About this task.
The entries that follow include a run beginning at the line with "thumb ip: (423, 116)" and ending at the line with "pinky dip: (347, 185)"; restate that run word for word and leave the rest out.

Given entries.
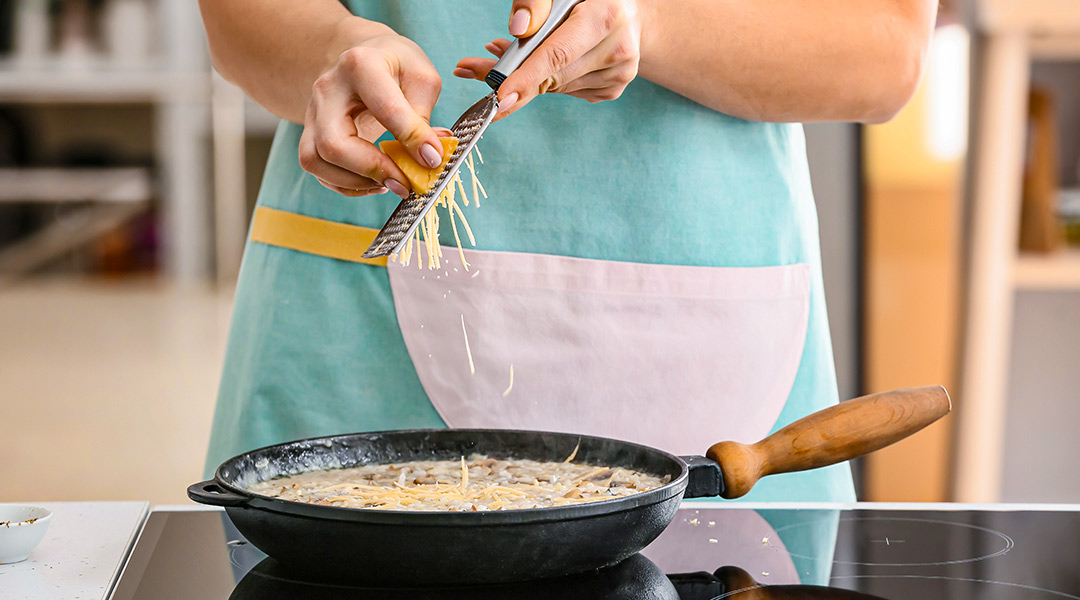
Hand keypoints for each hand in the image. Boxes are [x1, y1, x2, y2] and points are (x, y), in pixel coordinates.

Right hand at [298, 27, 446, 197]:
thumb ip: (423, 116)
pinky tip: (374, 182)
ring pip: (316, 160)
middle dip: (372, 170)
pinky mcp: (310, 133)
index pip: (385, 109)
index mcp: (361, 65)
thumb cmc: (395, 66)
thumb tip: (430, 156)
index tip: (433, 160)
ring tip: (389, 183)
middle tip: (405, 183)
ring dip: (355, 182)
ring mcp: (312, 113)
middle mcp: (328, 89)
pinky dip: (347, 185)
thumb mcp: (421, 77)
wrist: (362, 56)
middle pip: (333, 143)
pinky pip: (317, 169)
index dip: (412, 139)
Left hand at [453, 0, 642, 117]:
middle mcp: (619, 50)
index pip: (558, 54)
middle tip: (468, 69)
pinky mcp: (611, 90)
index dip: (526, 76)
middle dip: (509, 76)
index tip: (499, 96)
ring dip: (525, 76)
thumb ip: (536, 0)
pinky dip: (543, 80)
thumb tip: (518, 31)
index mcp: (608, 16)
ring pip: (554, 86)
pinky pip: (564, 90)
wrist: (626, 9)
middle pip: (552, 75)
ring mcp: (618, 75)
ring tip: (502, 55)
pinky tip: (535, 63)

--

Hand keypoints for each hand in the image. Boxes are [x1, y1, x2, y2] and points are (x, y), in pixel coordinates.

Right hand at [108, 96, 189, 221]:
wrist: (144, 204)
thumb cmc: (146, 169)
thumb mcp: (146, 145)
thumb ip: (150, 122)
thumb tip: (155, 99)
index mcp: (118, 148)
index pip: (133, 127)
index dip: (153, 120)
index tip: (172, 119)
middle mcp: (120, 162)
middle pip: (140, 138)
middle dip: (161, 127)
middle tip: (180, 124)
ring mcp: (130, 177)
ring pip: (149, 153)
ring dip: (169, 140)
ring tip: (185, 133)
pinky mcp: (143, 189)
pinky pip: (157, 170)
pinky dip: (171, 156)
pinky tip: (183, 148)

...

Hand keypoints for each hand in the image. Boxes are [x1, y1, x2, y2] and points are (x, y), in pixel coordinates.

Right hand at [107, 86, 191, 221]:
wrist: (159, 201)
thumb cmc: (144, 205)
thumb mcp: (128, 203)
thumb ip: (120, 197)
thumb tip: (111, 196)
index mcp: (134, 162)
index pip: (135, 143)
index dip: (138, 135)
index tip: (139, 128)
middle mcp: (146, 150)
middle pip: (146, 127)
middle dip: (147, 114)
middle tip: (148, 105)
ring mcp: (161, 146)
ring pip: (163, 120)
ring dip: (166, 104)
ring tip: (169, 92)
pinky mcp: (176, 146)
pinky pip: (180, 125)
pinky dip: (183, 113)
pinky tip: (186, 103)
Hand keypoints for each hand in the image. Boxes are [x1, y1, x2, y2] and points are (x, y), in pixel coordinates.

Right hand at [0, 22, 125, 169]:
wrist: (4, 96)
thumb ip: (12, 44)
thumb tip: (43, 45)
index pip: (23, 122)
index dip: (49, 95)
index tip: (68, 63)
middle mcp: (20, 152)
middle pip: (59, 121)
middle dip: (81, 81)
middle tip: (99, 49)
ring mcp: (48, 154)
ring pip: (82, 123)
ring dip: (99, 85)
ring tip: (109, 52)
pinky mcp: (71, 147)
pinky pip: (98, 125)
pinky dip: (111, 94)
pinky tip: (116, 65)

Written answer.
thumb ip: (423, 116)
pinky tip: (374, 182)
ring pip: (316, 160)
middle dip: (372, 170)
pinky mcp: (310, 133)
index pip: (385, 109)
index mcp: (361, 65)
thumb cmc: (395, 66)
thumb tip: (430, 156)
index tip: (433, 160)
ring tip: (389, 183)
middle tip: (405, 183)
ring dip: (355, 182)
ring mcp: (312, 113)
middle mcp: (328, 89)
pinky dip: (347, 185)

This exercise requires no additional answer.